One of the hallmarks of good work, he says, is that you change and grow as you do your work. In this sense, the outcome of your work isn't as important as the process. For Reichert, both the process and outcome have yielded good fruit.

He has shepherded the agency through numerous milestones:

The founding of the Archdiocesan Housing Authority (AHA) in 1981. The AHA manages all the shelters and housing facilities in the CCS system. Today, the AHA provides 1,500 low-income housing units and shelter beds - more than any other nongovernmental agency in the region.

The unification of the three major agencies of Catholic Charities starting in 1982. The separate agencies in Everett, Seattle and Tacoma officially became one entity by 1985. Its service area would eventually cover most of Western Washington.

The incorporation of Catholic Community Services in 1988 as a separate entity from the church, enabling the agency to receive government funding and engage in public-private partnerships.

Today, nearly 70 percent of the agency's annual budget is earned through contracts on a fee-for-service basis. Only $7.8 million of the agency's $60 million annual budget comes from donations.

Reichert has also led the agency through some hard times.

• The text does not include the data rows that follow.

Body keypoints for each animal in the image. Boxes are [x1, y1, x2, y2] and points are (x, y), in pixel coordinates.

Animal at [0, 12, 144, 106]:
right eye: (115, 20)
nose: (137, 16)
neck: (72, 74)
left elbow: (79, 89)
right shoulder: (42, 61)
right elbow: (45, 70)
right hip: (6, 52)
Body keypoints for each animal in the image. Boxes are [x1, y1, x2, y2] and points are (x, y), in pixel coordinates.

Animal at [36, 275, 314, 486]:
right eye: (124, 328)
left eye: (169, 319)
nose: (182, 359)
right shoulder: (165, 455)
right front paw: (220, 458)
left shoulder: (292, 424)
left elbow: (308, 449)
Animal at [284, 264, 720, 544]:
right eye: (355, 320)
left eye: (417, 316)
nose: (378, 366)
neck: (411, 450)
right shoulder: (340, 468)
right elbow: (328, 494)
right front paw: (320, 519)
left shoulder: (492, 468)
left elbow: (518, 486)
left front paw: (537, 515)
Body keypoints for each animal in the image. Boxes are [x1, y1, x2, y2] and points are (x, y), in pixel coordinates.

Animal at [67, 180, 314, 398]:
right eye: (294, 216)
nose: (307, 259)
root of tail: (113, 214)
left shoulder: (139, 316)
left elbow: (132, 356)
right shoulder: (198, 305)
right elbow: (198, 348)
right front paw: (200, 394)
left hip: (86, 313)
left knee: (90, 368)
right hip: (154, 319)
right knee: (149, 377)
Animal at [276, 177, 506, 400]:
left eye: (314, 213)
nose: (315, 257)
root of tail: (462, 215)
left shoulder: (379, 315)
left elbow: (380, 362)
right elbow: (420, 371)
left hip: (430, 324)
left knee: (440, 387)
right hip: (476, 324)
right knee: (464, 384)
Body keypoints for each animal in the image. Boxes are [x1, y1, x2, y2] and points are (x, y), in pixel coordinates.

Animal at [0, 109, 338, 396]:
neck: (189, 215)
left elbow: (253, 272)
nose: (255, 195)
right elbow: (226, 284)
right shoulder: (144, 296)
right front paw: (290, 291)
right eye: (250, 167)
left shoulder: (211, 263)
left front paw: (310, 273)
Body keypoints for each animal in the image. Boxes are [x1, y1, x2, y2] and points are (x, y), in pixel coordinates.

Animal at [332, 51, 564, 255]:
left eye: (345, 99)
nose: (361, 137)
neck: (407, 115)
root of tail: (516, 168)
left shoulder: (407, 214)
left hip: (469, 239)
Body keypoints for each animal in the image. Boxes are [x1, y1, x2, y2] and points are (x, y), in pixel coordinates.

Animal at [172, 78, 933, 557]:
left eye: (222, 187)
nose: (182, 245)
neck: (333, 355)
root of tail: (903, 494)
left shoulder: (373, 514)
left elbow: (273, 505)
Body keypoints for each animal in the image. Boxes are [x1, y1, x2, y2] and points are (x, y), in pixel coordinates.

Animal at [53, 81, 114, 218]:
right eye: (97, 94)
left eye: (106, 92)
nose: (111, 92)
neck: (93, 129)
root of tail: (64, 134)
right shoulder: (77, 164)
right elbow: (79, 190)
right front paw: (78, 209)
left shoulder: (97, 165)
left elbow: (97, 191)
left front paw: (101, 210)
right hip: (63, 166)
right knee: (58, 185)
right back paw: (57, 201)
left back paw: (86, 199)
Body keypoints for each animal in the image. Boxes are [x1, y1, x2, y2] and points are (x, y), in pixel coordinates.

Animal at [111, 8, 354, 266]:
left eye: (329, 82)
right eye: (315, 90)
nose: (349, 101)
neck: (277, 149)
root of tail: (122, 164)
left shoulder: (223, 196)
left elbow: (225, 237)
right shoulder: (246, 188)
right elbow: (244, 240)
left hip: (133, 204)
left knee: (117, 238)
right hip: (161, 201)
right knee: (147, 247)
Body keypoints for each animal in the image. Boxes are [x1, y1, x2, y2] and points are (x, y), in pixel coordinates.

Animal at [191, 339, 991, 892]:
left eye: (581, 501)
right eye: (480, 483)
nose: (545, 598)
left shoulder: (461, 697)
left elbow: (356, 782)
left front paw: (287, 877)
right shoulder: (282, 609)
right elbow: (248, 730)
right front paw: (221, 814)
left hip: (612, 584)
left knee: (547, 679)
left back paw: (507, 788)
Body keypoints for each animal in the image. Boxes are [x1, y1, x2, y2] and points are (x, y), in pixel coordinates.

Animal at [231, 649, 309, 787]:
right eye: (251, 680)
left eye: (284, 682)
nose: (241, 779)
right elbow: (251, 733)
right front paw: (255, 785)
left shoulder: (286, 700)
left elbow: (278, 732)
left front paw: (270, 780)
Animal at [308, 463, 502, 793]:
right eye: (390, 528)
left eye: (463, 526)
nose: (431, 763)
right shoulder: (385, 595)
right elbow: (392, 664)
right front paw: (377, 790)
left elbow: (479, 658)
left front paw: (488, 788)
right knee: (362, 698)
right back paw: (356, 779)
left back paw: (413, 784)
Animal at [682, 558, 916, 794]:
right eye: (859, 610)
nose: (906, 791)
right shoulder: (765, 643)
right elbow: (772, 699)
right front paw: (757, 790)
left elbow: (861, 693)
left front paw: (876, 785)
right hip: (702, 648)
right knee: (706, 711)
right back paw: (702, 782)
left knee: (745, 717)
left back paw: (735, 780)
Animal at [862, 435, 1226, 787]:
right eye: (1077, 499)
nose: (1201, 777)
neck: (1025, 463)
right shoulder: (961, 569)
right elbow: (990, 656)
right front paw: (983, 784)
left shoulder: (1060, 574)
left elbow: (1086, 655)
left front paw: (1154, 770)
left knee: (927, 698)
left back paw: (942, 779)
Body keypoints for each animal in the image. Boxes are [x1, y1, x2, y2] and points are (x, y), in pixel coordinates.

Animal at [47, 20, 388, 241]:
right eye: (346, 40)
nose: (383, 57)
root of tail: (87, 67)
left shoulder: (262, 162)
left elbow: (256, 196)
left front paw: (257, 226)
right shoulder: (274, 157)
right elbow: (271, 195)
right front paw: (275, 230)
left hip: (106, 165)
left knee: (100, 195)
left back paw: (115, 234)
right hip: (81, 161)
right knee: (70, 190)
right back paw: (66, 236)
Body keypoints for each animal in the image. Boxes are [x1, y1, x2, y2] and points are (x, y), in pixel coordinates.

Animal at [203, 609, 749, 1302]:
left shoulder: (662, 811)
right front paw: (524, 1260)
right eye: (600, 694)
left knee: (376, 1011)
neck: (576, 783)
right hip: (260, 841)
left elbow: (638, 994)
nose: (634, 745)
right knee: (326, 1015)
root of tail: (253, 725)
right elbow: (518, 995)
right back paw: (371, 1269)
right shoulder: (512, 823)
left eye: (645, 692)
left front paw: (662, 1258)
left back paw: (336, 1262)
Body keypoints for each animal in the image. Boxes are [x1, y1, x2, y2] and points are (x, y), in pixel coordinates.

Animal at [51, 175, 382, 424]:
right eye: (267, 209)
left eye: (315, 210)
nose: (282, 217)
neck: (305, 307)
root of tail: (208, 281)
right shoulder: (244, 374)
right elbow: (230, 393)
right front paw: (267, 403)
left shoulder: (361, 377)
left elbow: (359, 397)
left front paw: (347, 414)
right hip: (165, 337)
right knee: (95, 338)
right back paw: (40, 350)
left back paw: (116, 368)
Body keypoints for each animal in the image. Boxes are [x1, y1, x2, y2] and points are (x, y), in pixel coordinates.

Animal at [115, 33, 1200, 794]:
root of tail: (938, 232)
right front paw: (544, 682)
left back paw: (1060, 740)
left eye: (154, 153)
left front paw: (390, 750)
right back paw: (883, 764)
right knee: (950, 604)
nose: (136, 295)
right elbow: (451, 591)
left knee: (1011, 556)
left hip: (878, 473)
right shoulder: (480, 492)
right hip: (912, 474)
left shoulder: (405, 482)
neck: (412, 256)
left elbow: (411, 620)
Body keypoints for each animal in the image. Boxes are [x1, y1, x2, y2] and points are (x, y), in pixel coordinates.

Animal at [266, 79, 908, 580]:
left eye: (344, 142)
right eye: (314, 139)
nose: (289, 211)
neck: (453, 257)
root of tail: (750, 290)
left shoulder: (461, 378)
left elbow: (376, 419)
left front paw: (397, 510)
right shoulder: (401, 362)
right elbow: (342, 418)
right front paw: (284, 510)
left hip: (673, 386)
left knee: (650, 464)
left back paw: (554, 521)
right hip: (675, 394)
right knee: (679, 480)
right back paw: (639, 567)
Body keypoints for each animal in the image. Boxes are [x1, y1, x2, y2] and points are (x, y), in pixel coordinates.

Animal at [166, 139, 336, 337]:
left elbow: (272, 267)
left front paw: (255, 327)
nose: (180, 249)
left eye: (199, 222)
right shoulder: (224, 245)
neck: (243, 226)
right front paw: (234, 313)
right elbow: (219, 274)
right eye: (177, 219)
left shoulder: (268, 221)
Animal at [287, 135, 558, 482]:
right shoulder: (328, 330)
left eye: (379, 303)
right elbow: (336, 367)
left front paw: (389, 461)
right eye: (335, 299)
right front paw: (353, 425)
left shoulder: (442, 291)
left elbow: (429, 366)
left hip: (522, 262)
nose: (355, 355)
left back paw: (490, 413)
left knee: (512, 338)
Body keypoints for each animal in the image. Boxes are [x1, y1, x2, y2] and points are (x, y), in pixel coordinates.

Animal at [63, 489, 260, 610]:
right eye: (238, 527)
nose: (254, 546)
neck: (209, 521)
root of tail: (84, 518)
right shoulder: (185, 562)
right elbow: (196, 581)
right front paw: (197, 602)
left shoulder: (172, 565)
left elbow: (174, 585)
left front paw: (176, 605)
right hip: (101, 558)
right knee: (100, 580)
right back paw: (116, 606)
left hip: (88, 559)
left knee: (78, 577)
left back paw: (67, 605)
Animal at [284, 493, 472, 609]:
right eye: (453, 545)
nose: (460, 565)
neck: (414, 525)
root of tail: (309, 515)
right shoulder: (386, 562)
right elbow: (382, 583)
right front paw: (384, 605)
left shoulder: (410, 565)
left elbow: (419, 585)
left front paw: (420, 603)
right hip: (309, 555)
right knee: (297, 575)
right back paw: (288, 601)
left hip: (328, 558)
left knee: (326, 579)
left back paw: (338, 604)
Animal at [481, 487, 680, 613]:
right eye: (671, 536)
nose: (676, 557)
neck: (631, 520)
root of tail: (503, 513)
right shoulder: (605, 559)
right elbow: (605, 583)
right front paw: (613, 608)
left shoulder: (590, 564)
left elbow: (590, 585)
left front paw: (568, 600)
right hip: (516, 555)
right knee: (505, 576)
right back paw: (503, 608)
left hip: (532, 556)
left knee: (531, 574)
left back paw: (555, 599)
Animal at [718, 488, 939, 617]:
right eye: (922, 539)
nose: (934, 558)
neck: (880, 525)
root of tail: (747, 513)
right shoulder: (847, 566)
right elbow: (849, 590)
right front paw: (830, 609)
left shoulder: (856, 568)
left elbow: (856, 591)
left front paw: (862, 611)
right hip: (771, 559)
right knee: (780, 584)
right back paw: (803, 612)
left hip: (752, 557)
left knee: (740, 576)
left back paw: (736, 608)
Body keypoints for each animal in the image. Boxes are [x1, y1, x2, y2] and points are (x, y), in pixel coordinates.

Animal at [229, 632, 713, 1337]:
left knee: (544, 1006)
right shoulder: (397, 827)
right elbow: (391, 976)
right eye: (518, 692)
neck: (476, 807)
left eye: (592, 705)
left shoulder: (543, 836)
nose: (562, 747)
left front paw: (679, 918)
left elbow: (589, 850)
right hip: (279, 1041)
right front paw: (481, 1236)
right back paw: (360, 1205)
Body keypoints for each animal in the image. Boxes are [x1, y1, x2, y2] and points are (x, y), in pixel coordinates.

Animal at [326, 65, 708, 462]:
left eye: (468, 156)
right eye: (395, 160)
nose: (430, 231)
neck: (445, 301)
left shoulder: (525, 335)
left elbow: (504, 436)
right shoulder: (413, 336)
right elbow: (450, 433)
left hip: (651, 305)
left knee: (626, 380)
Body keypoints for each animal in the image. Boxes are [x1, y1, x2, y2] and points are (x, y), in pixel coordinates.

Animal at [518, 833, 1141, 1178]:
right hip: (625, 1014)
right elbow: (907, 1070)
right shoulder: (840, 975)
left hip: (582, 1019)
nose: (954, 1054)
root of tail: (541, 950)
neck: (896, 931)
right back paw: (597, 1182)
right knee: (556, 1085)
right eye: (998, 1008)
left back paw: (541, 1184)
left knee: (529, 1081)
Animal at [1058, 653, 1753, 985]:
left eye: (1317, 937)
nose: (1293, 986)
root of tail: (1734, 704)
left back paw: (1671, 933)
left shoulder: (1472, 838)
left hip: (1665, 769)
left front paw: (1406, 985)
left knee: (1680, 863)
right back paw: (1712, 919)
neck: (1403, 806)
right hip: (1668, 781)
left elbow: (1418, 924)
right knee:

When CCS moved into the neighborhood in the early 1980s, residents decried the placement of the building in what was then a largely residential district.

The agency has been sued a number of times over local adoptions gone awry, and two years ago a contract worker was sentenced to prison for fraudulently using the CCS name to obtain personal loans. But the lows have been remarkably few compared with the highs.

Reichert's days are spent leading or attending ad hoc meetings that form spontaneously like desert brush fires. Before more formal meetings, his colleagues force him to wear a tie, something he apparently despises. Colleague Rosemary Zilmer keeps a drawer full of ties for such occasions. And many meetings are held in his car, via cell phone, on which he logs something like 5,000 minutes a month.

Reichert says he views the agency he heads as an instrument "to help the church live out its own calling to help the poor."

The theme of a calling is a constant motif in his philosophy of work and leadership. A job is a way to earn a paycheck, but a calling, as Reichert sees it, is a divinely inspired passion to act. And he believes every person has a calling to act.

"The work of Catholic Community Services is to engage in the struggle for social justice," he says. "And there's such a pent-up desire in people to do this work. The question is, does my presence create this desire or simply free it up? I think I free it up."